> **EXERCISE DIRECTIONS**: Copy the material word for word, from the line containing "The question concerns" through the line containing "Answer: approximately 90°".

#### DATASET CONTENT

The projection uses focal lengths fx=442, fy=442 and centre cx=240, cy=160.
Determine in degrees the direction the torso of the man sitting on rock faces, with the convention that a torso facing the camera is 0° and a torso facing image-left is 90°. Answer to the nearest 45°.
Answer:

########
#### DATASET CONTENT

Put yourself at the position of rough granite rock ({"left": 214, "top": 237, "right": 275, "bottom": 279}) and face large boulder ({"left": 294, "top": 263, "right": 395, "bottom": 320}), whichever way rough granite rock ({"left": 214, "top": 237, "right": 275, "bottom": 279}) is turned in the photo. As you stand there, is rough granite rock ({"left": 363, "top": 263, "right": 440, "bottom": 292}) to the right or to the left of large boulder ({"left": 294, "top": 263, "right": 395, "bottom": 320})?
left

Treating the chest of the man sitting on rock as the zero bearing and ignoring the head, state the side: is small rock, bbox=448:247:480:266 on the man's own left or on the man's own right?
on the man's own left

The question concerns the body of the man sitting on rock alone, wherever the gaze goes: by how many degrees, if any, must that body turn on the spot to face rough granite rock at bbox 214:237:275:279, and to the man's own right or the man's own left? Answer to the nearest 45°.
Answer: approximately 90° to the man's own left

########

> **ANSWER TO THE PROBLEM**:
The question concerns the body of the man sitting on rock alone, wherever the gaze goes: by how many degrees, if any, must that body turn on the spot to face rough granite rock at bbox 214:237:275:279, and to the man's own right or the man's own left? Answer to the nearest 45°.
Answer: approximately 90° to the man's own left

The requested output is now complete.